> **What to produce**
State how many lines of the material contain the string "отзывов", giving only the number.

START Records for the task

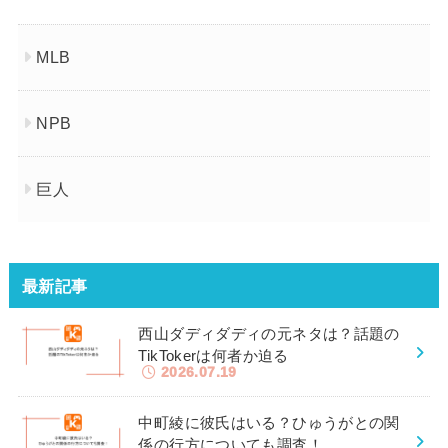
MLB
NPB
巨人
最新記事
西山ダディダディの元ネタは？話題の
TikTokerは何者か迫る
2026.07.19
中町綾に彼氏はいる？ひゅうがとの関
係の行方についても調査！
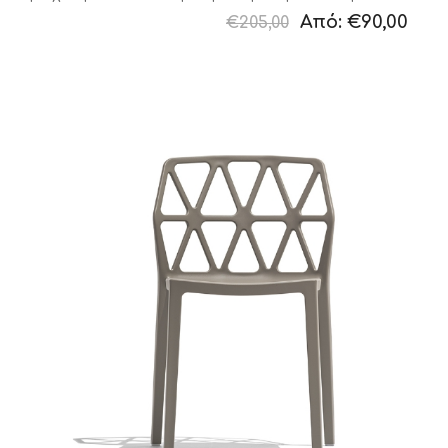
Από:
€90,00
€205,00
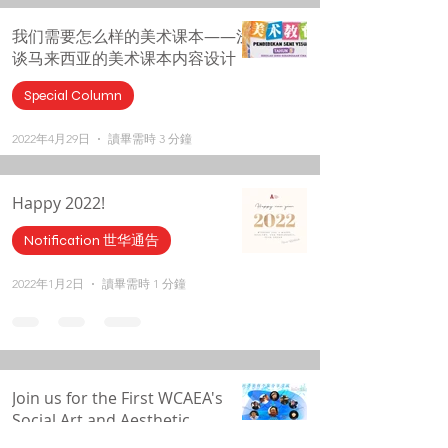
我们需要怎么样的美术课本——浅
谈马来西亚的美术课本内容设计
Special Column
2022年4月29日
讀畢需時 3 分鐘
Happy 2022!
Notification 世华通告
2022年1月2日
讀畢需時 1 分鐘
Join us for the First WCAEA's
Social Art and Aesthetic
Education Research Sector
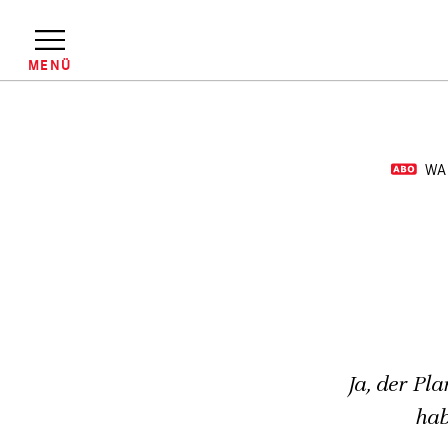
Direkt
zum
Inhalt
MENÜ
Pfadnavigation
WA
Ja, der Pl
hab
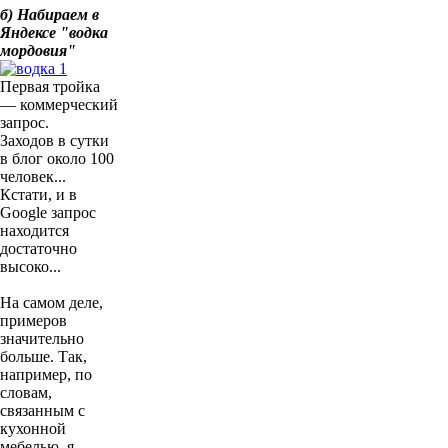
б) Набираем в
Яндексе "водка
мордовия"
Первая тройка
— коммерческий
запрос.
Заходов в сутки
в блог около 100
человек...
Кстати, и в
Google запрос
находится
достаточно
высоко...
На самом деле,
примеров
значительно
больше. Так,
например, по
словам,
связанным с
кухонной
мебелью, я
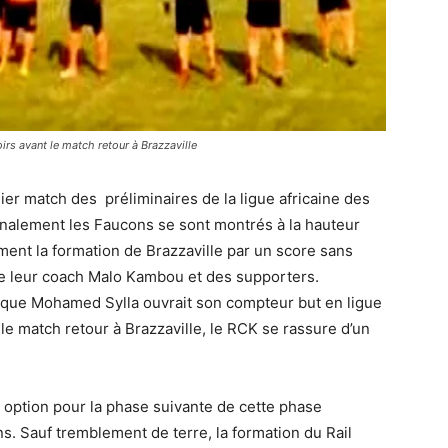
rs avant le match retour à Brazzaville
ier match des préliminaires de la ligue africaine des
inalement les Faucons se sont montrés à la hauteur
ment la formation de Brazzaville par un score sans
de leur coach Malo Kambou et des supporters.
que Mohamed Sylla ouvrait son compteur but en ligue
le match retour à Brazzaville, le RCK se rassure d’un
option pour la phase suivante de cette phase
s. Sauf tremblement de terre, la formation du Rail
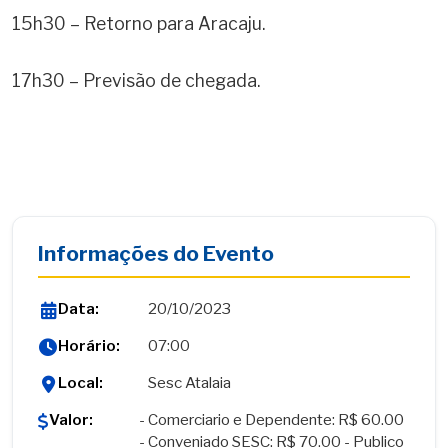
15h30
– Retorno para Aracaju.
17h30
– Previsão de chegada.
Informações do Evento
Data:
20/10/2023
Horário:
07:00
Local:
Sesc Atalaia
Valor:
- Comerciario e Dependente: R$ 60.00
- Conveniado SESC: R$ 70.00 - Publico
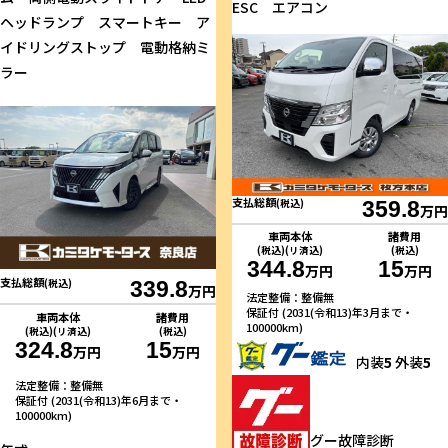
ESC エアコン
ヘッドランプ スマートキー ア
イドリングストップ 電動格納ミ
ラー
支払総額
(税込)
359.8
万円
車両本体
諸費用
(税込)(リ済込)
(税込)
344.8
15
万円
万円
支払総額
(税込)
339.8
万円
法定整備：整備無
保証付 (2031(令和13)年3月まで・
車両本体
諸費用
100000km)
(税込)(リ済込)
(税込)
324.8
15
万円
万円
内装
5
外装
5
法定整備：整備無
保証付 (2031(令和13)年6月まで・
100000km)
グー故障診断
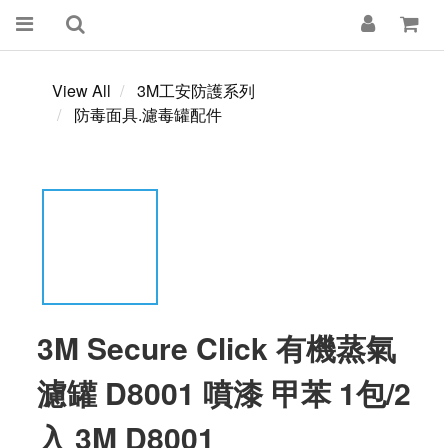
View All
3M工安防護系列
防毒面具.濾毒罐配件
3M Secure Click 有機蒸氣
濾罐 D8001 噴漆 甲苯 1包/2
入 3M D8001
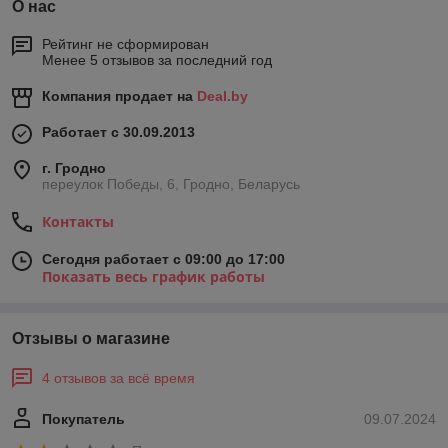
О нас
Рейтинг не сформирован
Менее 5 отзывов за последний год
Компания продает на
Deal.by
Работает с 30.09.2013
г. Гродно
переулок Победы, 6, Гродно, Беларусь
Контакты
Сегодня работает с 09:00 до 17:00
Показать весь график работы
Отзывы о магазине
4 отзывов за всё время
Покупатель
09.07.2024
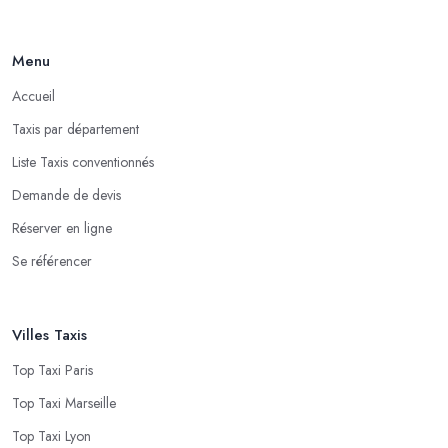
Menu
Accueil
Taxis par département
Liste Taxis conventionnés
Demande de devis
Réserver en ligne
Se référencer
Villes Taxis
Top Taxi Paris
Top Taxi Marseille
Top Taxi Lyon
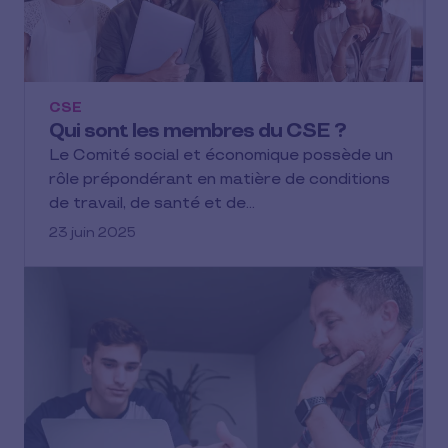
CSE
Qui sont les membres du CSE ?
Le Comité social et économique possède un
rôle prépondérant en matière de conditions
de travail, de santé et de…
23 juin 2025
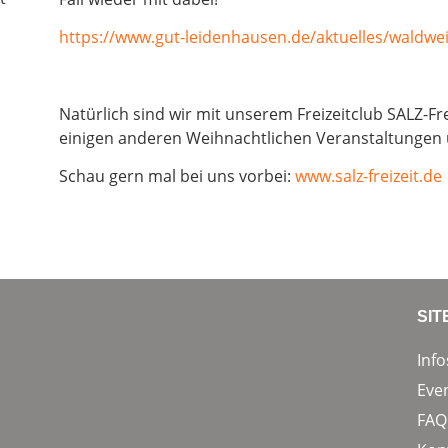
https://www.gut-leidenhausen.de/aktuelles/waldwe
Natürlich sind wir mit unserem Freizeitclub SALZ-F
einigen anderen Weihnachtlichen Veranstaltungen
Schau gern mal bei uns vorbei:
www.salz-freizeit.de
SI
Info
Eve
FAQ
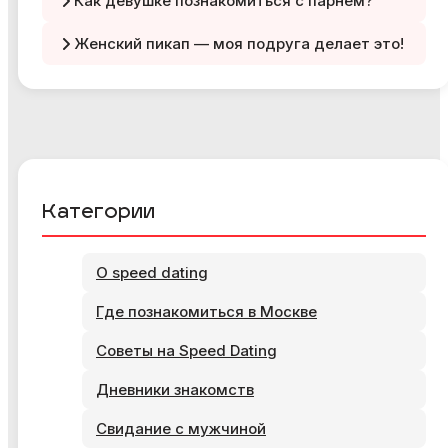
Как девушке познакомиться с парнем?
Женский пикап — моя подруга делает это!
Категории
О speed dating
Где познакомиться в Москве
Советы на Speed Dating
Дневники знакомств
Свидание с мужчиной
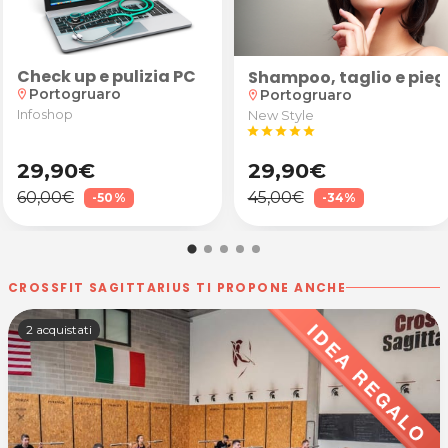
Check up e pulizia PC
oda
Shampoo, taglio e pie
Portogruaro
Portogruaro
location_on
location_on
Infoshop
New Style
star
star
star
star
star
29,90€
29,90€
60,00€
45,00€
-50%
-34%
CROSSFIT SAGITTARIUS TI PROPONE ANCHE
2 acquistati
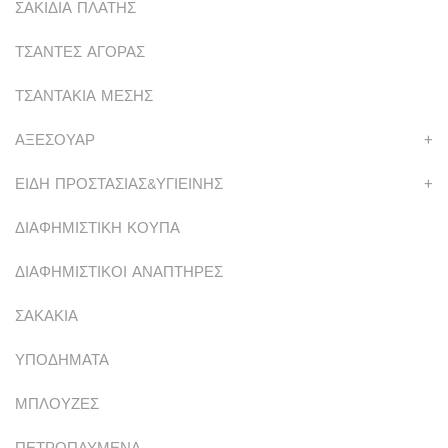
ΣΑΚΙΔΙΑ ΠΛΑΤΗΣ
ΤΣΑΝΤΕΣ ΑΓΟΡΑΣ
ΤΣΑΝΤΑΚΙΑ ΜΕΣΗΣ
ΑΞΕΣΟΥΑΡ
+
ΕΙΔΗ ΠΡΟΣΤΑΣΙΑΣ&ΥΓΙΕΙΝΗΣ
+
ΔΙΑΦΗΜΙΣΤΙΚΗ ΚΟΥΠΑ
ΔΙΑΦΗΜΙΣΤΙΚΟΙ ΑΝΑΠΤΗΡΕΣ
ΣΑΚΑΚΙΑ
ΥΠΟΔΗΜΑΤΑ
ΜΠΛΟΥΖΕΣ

END Records for the task
START Records for the task

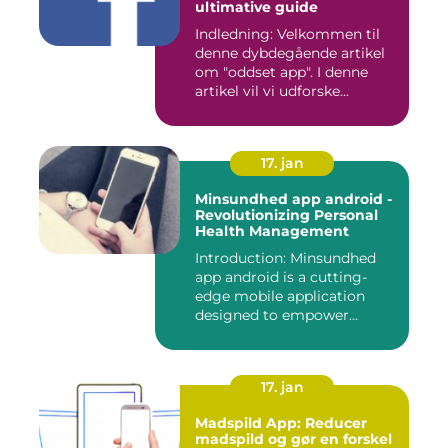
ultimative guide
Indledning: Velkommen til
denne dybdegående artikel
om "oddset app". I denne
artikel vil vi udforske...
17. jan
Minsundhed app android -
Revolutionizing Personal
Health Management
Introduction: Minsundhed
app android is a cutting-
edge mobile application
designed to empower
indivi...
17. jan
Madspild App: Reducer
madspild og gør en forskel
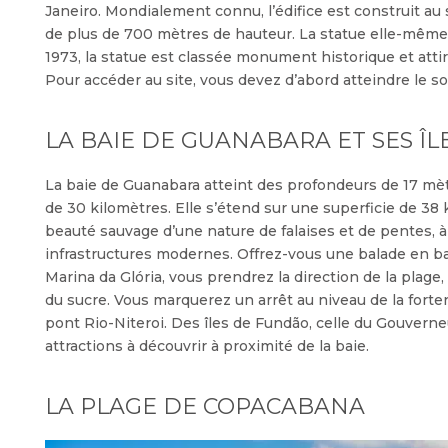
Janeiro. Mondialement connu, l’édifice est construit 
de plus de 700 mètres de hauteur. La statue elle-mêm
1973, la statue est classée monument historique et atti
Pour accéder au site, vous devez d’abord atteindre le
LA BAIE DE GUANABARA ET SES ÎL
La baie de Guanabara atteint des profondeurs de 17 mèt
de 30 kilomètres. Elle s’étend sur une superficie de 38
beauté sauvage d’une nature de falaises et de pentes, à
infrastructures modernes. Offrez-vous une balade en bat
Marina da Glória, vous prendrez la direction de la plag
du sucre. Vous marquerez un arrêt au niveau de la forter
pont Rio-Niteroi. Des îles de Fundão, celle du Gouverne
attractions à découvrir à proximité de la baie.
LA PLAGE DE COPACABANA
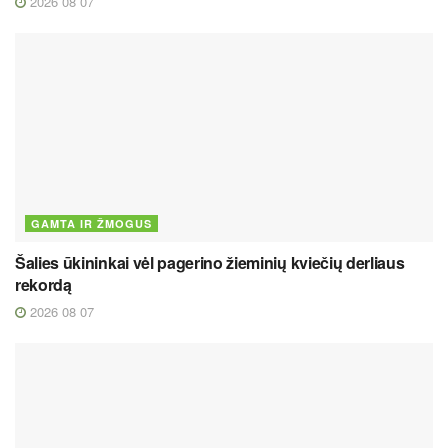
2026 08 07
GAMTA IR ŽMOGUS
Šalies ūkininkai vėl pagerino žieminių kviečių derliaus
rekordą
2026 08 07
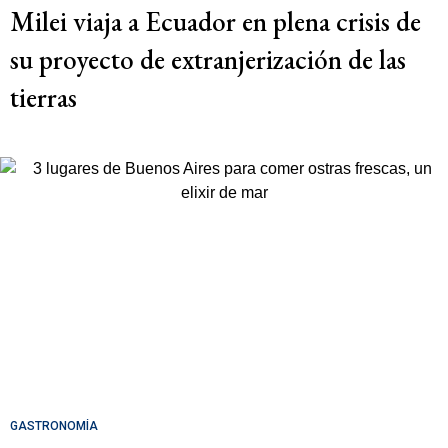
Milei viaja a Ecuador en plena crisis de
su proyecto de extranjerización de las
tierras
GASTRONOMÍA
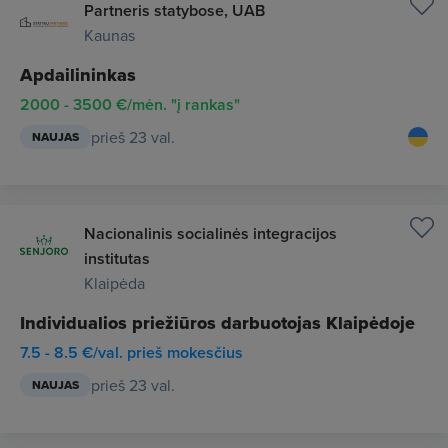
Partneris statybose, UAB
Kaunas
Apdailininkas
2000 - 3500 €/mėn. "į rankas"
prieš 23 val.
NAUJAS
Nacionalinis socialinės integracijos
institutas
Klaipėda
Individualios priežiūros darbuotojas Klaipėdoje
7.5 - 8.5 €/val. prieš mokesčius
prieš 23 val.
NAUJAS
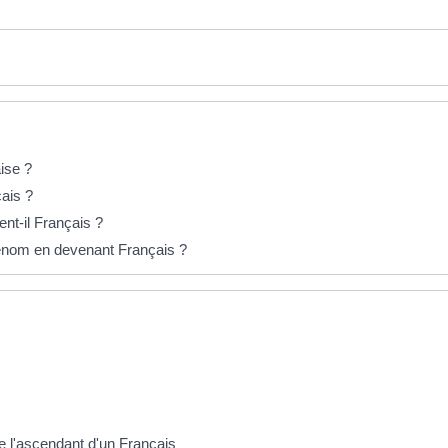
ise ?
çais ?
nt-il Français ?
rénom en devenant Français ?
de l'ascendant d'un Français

END Records for the task
START Records for the task

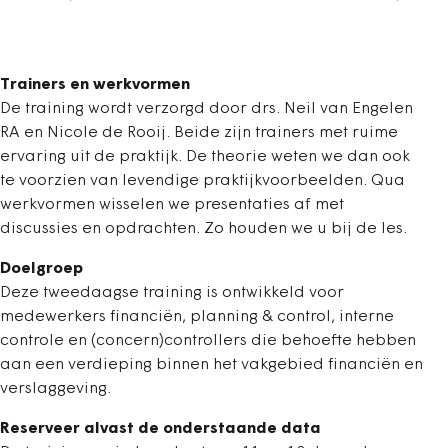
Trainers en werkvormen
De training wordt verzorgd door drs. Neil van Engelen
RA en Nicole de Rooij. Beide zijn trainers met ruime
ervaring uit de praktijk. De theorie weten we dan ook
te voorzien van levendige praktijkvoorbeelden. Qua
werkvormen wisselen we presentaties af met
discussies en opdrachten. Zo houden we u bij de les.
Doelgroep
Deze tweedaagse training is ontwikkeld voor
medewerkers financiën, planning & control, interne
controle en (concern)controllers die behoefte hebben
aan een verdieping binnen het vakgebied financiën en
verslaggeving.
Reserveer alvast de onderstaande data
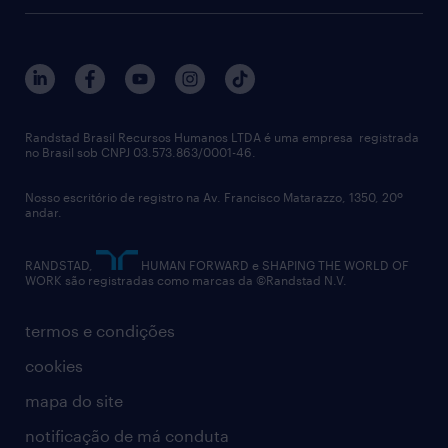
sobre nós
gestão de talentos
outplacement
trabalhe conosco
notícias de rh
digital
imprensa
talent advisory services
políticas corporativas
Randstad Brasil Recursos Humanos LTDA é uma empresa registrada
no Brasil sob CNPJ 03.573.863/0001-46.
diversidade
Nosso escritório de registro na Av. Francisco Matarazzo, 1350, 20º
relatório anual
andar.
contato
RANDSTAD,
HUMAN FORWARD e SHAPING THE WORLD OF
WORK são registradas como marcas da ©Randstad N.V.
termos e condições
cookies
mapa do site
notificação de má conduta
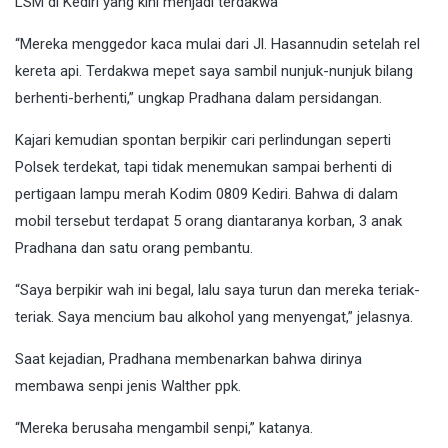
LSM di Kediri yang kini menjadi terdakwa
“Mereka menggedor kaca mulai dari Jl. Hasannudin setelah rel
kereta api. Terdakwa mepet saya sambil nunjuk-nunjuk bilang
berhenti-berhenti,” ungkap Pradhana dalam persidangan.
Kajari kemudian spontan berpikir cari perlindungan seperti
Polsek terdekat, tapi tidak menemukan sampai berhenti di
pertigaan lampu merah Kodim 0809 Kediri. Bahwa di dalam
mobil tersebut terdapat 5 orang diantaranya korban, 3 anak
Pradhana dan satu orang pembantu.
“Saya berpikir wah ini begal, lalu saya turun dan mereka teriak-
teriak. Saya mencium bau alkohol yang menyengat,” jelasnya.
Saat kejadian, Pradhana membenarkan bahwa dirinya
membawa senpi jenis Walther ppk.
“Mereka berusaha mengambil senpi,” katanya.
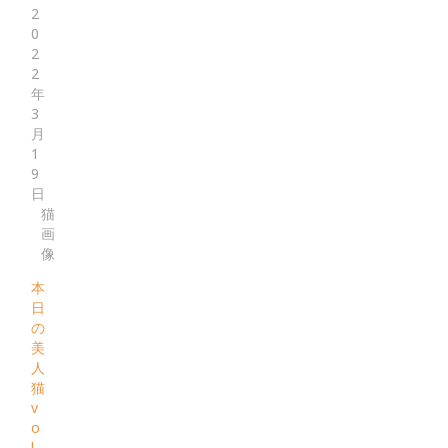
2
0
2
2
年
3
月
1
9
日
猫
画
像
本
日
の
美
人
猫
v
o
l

END Records for the task

> **Exercise answer**
2